About Dunfermline Abbey and Palace
Dunfermline Abbey and Palace is a medieval site first established in the 11th century. Over its long and fascinating history it hosted some of Scotland’s most famous monarchs, becoming the resting place of many including Robert the Bruce.
Dunfermline Abbey and Palace history
Dunfermline Abbey’s royal connection dates back to the 11th century, when a priory was established there under Queen Margaret, wife of Malcom III, and now known as St Margaret. This was elevated to abbey status in around 1150 by her son David I, who brought stonemasons from Durham Cathedral to construct its magnificent new form.
In the 14th century Robert the Bruce repaired the Abbey following its destruction by Edward I during the Scottish Wars of Independence, adding the vast monks refectory. Within Dunfermline Abbey’s mausoleum are buried Queen Margaret, David I, and Robert the Bruce, all instrumental in constructing the brilliant Abbey, as well as a host of Scotland’s other famous monarchs.
In 1560, it was transformed into a royal palace by Queen Anna of Denmark, wife of James VI and later James I of England. Its monastic guesthouse remained at the heart of the building, and over time it would host many important events.
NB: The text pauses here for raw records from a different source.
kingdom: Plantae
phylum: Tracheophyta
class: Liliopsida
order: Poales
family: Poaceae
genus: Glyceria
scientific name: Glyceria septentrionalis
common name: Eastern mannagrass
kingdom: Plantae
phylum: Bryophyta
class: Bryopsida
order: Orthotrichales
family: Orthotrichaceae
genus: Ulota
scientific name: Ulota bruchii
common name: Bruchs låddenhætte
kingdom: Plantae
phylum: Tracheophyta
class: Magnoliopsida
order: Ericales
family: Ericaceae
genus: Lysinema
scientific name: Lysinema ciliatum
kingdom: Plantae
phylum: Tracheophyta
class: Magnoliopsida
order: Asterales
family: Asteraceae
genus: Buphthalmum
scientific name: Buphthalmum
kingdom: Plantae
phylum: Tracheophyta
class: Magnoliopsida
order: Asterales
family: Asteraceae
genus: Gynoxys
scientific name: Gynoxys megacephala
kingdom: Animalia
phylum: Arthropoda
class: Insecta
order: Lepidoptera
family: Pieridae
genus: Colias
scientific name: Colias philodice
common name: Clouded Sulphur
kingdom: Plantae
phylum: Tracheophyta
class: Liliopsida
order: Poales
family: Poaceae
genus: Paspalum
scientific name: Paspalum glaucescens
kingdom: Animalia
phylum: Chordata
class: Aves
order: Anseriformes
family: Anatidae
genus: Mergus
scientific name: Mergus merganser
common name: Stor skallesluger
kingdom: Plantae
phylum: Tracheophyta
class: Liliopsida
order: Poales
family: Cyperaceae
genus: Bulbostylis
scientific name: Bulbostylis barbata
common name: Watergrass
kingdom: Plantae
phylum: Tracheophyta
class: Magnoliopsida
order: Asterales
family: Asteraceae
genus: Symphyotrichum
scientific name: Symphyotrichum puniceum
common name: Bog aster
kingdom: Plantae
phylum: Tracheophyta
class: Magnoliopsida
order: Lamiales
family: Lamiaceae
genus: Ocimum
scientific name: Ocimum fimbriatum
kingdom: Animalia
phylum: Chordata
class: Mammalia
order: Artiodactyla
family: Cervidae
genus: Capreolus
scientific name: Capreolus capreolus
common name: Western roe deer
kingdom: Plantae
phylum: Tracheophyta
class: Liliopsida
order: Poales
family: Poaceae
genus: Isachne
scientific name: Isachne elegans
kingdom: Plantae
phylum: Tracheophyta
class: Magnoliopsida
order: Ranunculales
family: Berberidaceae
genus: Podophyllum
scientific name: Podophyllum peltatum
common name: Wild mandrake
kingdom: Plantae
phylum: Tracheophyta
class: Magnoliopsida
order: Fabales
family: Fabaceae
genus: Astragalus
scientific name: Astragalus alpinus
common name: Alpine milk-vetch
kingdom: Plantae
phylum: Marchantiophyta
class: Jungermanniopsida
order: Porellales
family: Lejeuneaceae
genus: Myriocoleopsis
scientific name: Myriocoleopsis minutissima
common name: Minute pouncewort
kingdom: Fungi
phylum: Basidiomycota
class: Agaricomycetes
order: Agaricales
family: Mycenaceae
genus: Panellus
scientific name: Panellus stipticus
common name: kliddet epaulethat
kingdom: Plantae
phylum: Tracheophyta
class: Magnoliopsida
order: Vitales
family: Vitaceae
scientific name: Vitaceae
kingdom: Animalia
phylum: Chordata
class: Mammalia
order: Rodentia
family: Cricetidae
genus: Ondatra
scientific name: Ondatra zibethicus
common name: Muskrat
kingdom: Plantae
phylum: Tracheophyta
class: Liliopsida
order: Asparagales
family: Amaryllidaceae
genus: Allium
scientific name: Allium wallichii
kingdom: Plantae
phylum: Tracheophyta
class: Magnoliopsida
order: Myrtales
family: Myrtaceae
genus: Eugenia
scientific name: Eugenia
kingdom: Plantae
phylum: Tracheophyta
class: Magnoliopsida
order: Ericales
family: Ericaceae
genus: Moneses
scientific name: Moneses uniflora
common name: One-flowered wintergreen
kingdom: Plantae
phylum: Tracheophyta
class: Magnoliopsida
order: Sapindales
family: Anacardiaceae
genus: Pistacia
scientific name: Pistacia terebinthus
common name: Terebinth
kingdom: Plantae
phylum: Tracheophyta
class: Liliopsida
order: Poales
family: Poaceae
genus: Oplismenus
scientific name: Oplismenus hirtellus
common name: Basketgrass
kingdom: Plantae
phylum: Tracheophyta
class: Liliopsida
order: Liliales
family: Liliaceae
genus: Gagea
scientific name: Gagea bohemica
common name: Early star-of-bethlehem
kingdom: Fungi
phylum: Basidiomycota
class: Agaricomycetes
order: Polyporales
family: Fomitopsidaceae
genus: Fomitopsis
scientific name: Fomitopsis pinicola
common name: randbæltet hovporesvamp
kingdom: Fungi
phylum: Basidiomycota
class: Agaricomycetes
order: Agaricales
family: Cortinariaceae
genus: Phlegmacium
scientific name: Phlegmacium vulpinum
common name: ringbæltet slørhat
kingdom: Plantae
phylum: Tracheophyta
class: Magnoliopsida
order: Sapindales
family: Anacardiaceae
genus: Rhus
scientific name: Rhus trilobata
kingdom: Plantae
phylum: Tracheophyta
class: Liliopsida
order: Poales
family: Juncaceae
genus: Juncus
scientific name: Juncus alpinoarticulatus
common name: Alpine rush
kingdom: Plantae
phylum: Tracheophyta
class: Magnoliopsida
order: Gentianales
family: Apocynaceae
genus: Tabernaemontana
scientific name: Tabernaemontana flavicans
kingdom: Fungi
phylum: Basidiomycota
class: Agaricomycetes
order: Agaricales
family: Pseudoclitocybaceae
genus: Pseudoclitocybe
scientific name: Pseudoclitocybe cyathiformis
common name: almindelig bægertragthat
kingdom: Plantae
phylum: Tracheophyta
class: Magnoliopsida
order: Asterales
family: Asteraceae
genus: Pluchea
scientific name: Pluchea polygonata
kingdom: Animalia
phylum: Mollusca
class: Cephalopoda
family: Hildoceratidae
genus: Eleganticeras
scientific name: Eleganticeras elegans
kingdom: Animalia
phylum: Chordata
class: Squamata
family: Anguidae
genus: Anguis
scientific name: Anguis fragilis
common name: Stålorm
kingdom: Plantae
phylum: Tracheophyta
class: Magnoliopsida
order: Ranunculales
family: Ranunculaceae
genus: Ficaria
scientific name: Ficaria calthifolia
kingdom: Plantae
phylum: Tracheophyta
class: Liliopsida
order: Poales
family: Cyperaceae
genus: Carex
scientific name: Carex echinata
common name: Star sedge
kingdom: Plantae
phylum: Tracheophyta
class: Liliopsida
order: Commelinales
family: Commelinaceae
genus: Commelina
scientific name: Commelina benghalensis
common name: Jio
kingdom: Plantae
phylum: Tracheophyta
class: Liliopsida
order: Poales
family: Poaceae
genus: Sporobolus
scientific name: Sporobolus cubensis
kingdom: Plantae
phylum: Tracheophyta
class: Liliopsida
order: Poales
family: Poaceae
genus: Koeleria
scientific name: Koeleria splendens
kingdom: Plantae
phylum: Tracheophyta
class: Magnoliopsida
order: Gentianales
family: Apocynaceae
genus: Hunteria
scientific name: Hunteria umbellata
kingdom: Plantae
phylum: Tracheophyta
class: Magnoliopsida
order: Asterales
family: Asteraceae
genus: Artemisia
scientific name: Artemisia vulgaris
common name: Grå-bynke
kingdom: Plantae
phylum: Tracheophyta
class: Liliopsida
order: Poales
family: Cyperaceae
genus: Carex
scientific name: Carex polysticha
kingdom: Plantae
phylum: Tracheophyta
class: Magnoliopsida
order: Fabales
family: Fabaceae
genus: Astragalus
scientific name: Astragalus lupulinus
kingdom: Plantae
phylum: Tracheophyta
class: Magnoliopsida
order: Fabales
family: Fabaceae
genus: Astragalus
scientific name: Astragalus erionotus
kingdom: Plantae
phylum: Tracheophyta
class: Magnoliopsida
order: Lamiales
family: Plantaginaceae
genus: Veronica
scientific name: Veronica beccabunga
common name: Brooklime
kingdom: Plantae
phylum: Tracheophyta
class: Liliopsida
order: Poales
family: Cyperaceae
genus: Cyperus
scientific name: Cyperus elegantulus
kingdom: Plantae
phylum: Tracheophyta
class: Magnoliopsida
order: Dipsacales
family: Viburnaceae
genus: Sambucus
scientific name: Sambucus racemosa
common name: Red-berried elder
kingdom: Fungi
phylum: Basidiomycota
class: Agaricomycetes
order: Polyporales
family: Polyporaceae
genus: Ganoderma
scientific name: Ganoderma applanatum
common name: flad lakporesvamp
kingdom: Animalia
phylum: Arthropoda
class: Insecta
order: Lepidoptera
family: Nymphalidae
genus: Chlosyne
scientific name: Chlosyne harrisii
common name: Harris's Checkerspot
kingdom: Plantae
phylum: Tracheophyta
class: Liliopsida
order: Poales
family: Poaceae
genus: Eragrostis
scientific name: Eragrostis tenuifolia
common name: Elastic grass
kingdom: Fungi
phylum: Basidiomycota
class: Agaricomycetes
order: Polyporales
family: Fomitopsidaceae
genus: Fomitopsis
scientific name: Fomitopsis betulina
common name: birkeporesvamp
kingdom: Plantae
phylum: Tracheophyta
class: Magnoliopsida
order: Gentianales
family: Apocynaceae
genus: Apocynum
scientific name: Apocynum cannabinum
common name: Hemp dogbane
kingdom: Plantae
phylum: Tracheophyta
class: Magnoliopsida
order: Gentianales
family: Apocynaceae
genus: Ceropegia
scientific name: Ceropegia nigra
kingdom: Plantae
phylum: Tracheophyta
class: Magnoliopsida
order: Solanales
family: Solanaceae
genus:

In particular, the cloister of Dunfermline Abbey would become the birthplace of King Charles I in 1600, making him the last monarch to be born in Scotland.
The palace fell into disrepair in 1603 however, when James VI and Anna of Denmark left Scotland to assume the English throne. Though sacked in 1560 during the Protestant Reformation, parts of the Abbey continued to be used as a parish church and survive into the modern day.
Dunfermline Abbey and Palace today
Today Dunfermline Abbey and Palace are managed by Historic Scotland and are open to the public. The picturesque remains of the Abbey now consist of its impressive Romanesque nave, which is similar in style to that of Durham Cathedral. Inside, the tomb of Robert the Bruce may be viewed, with its 19th-century brass cover depicting the famous king.
Outside lies the shrine of St Margaret, the remains of the huge monks refectory, and the ruined royal palace, each with their own fascinating stories. With nearly 1,000 years of religious and royal history, Dunfermline Abbey and Palace provide an atmospheric visit to one of Scotland’s most culturally significant sites.
Getting to Dunfermline Abbey and Palace
Dunfermline Abbey and Palace are located in Dunfermline, 18 miles northwest of Edinburgh. Dunfermline can be reached by taking the A823 off the M90, and there is parking adjacent to the Abbey at the St Margaret Street Car Parks.
Dunfermline Town train station is a 10-minute walk to the site, while a number of bus services stop on Maitland Street, from which a 10-minute walk through Pittencrieff Park will take you to the site.